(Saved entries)

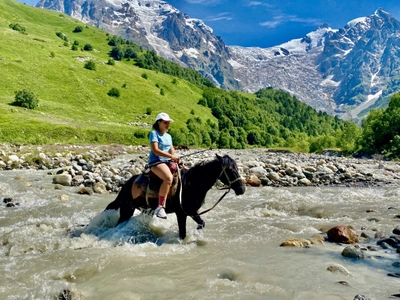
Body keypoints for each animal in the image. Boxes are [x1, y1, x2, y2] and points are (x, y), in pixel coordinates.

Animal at [104, 155, 245, 239]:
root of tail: (126, 185)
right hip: (127, 210)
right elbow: (183, 233)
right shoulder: (181, 213)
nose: (242, 189)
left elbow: (202, 223)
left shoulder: (192, 211)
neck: (192, 184)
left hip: (146, 210)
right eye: (230, 170)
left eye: (237, 168)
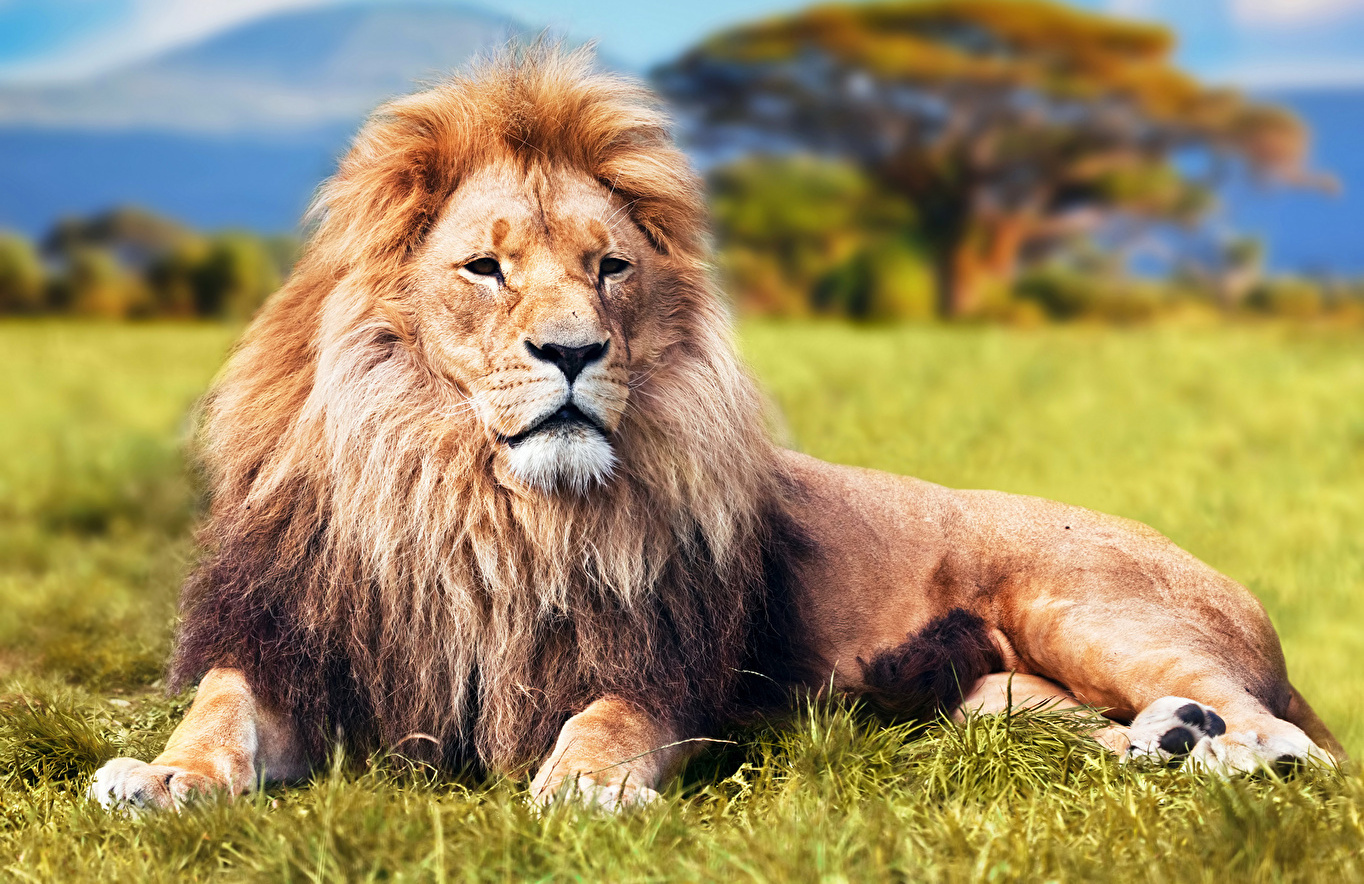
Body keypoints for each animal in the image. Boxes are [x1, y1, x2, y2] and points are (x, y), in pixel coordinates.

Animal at [90, 47, 1342, 813]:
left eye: (608, 268)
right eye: (485, 267)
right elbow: (217, 712)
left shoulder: (657, 668)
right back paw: (1166, 741)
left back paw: (1228, 749)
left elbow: (605, 720)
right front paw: (158, 777)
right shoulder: (295, 644)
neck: (477, 505)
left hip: (1080, 602)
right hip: (991, 696)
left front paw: (584, 785)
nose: (573, 352)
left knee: (1287, 736)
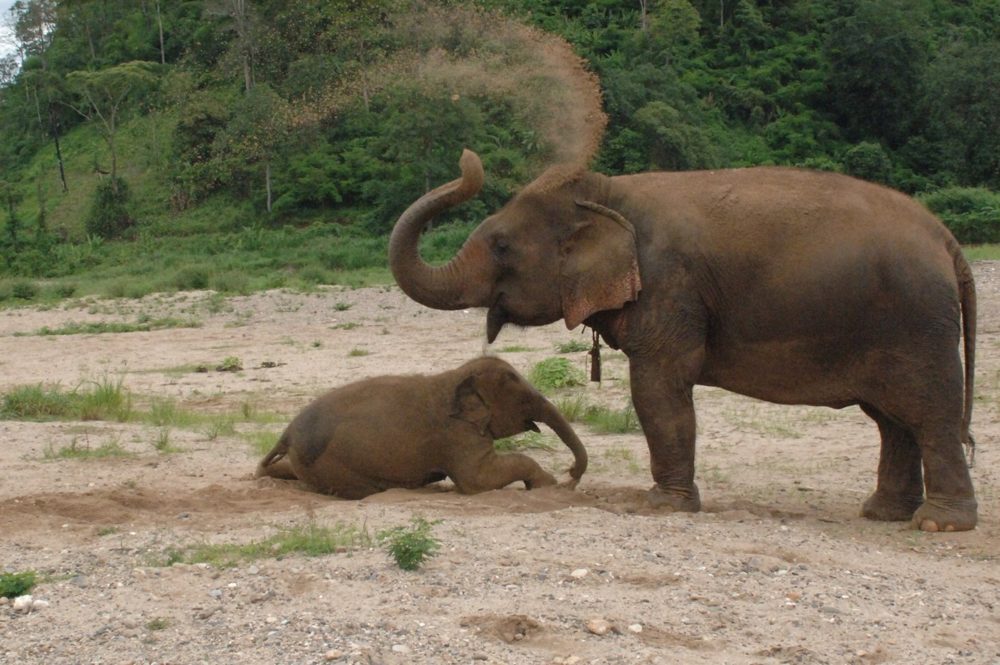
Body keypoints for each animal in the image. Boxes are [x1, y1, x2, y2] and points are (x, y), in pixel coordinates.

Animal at [255, 356, 588, 499]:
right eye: (523, 398)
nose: (570, 476)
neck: (456, 376)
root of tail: (286, 433)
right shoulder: (457, 434)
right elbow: (477, 480)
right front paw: (546, 486)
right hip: (333, 466)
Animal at [388, 149, 978, 531]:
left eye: (502, 245)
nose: (468, 158)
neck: (609, 191)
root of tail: (947, 239)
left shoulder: (669, 286)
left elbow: (658, 388)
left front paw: (662, 507)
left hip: (916, 322)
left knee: (928, 412)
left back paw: (939, 525)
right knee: (893, 419)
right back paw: (882, 515)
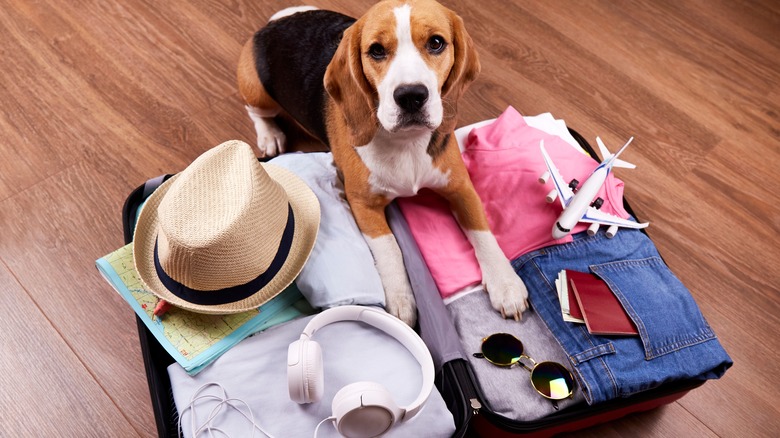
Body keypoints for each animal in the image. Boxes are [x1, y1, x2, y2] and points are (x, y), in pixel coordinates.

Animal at [236, 0, 532, 324]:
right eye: (376, 50)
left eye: (436, 43)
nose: (411, 96)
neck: (407, 142)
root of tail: (276, 23)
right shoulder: (363, 204)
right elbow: (390, 248)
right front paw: (401, 300)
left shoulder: (461, 187)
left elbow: (482, 230)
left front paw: (505, 283)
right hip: (257, 92)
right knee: (256, 112)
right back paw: (269, 135)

What needs to be done
Look above for the line with "right hip: (991, 696)" and the line with "left knee: (928, 412)", then copy them and all lines in between exactly as written, and only those, without any pictures.

Response to this exercise
right hip: (991, 696)
left front paw: (584, 785)
nose: (573, 352)
left knee: (1287, 736)
Body keypoints for each animal in the image. Boxes are [x1, y1, x2, y2] and points are (x, y), in pixel coordinates.

Animal at [255, 356, 588, 499]:
right eye: (523, 398)
nose: (570, 476)
neck: (456, 376)
root of tail: (286, 433)
right shoulder: (457, 434)
right elbow: (477, 480)
right front paw: (546, 486)
right hip: (333, 466)
Animal at [388, 149, 978, 531]:
left eye: (502, 245)
nose: (468, 158)
neck: (609, 191)
root of tail: (947, 239)
left shoulder: (669, 286)
left elbow: (658, 388)
left front paw: (662, 507)
left hip: (916, 322)
left knee: (928, 412)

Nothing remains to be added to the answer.